+++ SOURCE DATA +++
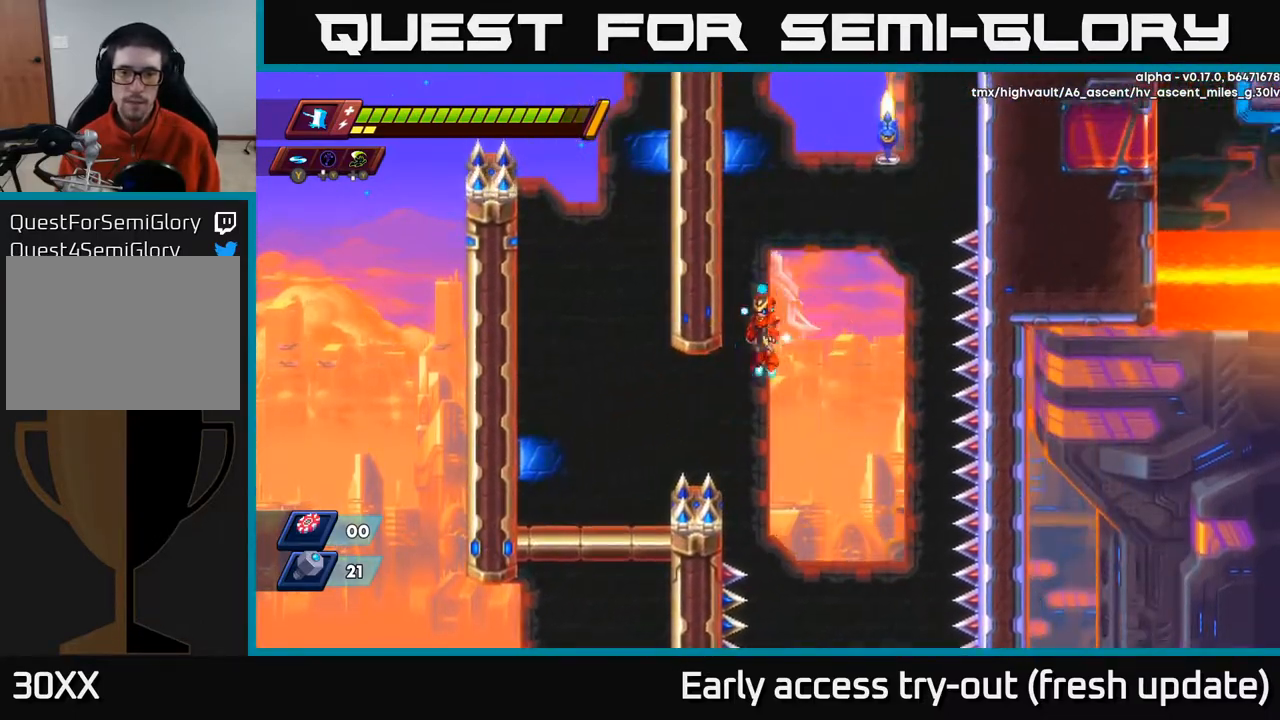
{"buttons": ["A", "DPAD_LEFT"], "left_stick": "center", "right_stick": "center", "events": [[17, "A", "down"], [217, "A", "up"], [317, "A", "down"]]}
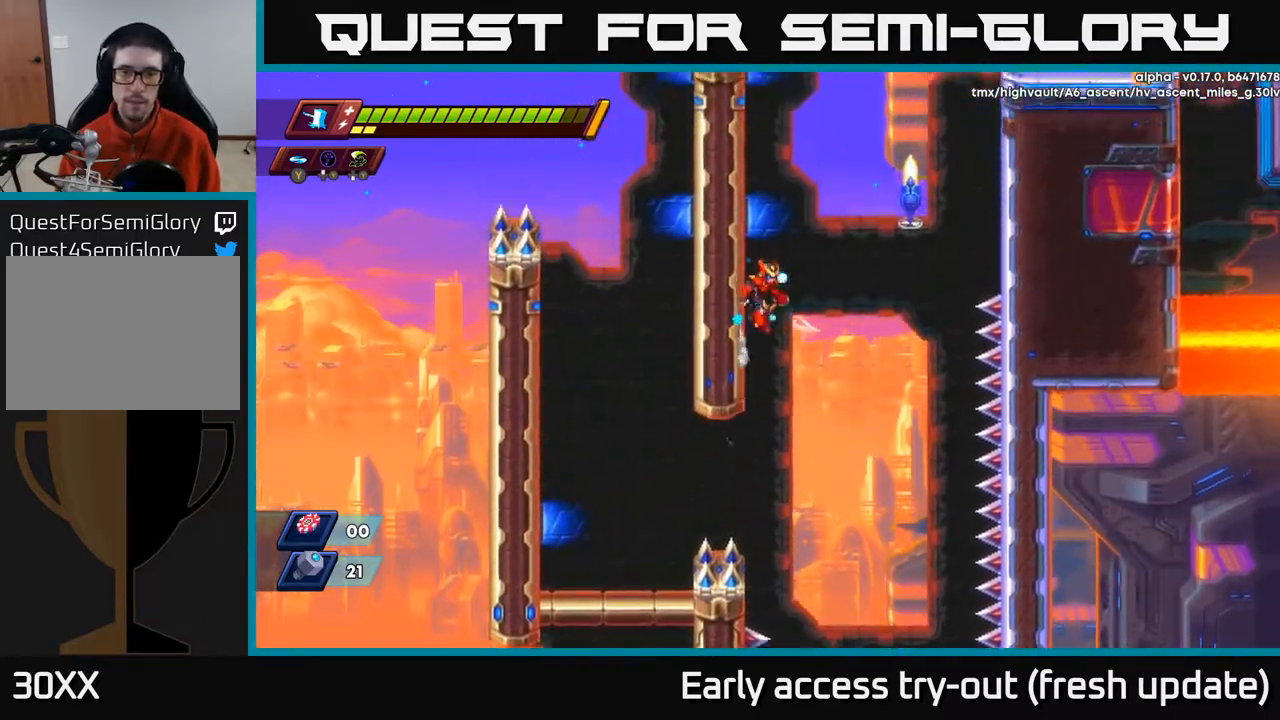
{"buttons": ["A", "X", "DPAD_RIGHT"], "left_stick": "center", "right_stick": "center", "events": [[67, "A", "up"], [317, "A", "down"], [333, "DPAD_LEFT", "up"], [350, "DPAD_RIGHT", "down"], [400, "X", "down"]]}
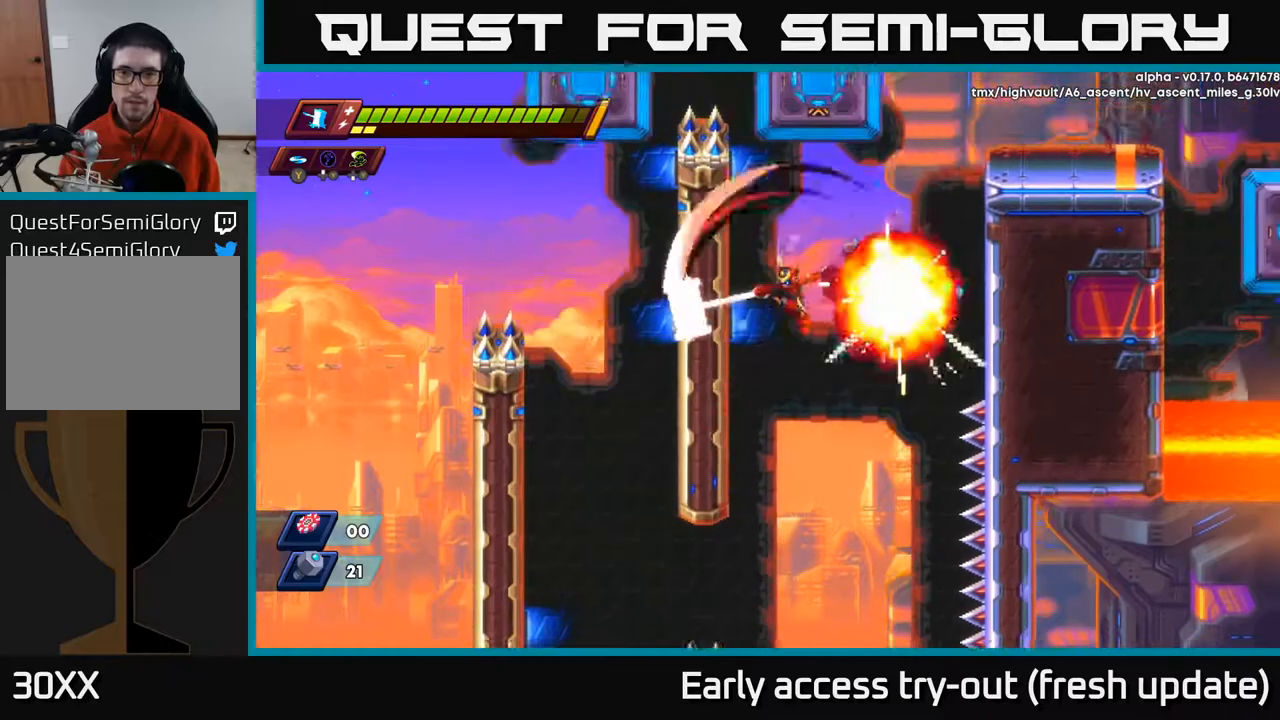
{"buttons": ["DPAD_LEFT"], "left_stick": "center", "right_stick": "center", "events": [[17, "DPAD_RIGHT", "up"], [50, "DPAD_LEFT", "down"], [50, "X", "up"], [150, "A", "up"], [350, "A", "down"], [350, "R2", "down"], [467, "A", "up"], [467, "R2", "up"]]}
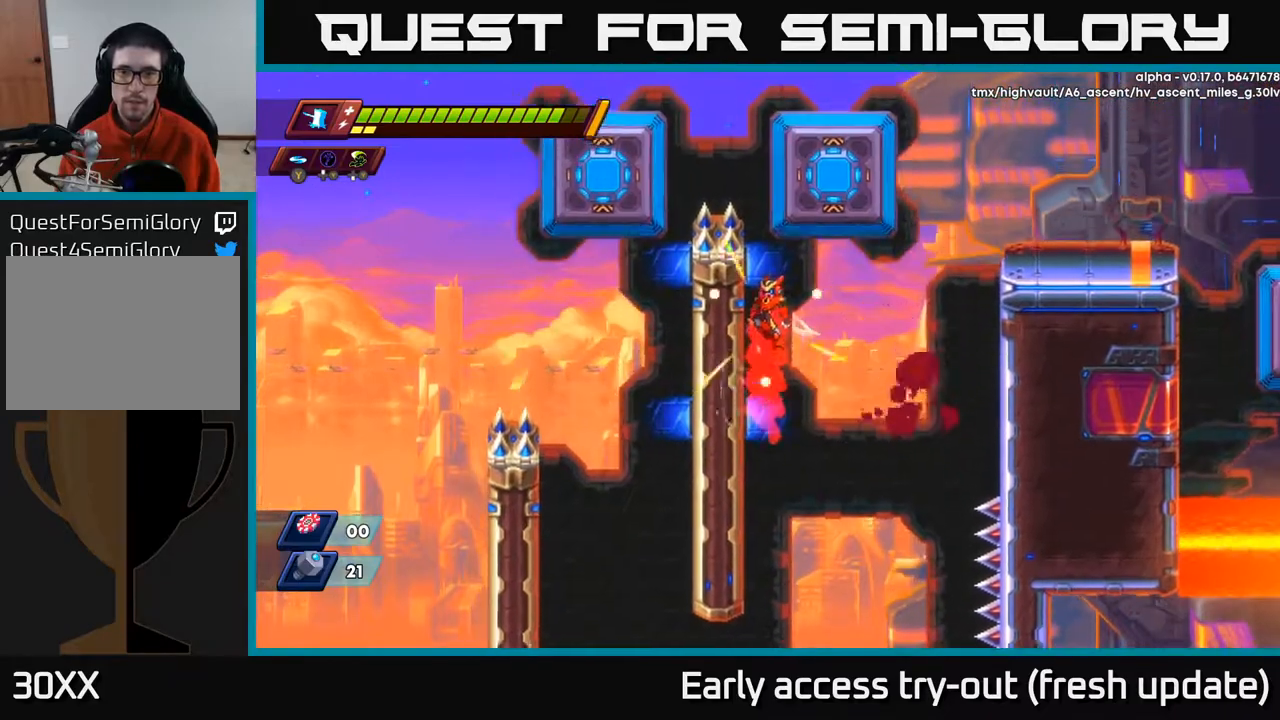
{"buttons": ["A", "R2", "DPAD_RIGHT"], "left_stick": "center", "right_stick": "center", "events": [[117, "A", "down"], [117, "DPAD_LEFT", "up"], [117, "R2", "down"], [133, "DPAD_RIGHT", "down"], [350, "A", "up"], [383, "DPAD_RIGHT", "up"], [383, "R2", "up"], [417, "A", "down"], [433, "R2", "down"], [483, "DPAD_RIGHT", "down"]]}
+++
From the first line to the last, write out the data exactly, omitting any pictures.

=== EXERCISE RESULT ===
{"buttons": ["A", "DPAD_LEFT"], "left_stick": "center", "right_stick": "center", "events": [[17, "A", "down"], [217, "A", "up"], [317, "A", "down"]]}
{"buttons": ["A", "X", "DPAD_RIGHT"], "left_stick": "center", "right_stick": "center", "events": [[67, "A", "up"], [317, "A", "down"], [333, "DPAD_LEFT", "up"], [350, "DPAD_RIGHT", "down"], [400, "X", "down"]]}
{"buttons": ["DPAD_LEFT"], "left_stick": "center", "right_stick": "center", "events": [[17, "DPAD_RIGHT", "up"], [50, "DPAD_LEFT", "down"], [50, "X", "up"], [150, "A", "up"], [350, "A", "down"], [350, "R2", "down"], [467, "A", "up"], [467, "R2", "up"]]}
{"buttons": ["A", "R2", "DPAD_RIGHT"], "left_stick": "center", "right_stick": "center", "events": [[117, "A", "down"], [117, "DPAD_LEFT", "up"], [117, "R2", "down"], [133, "DPAD_RIGHT", "down"], [350, "A", "up"], [383, "DPAD_RIGHT", "up"], [383, "R2", "up"], [417, "A", "down"], [433, "R2", "down"], [483, "DPAD_RIGHT", "down"]]}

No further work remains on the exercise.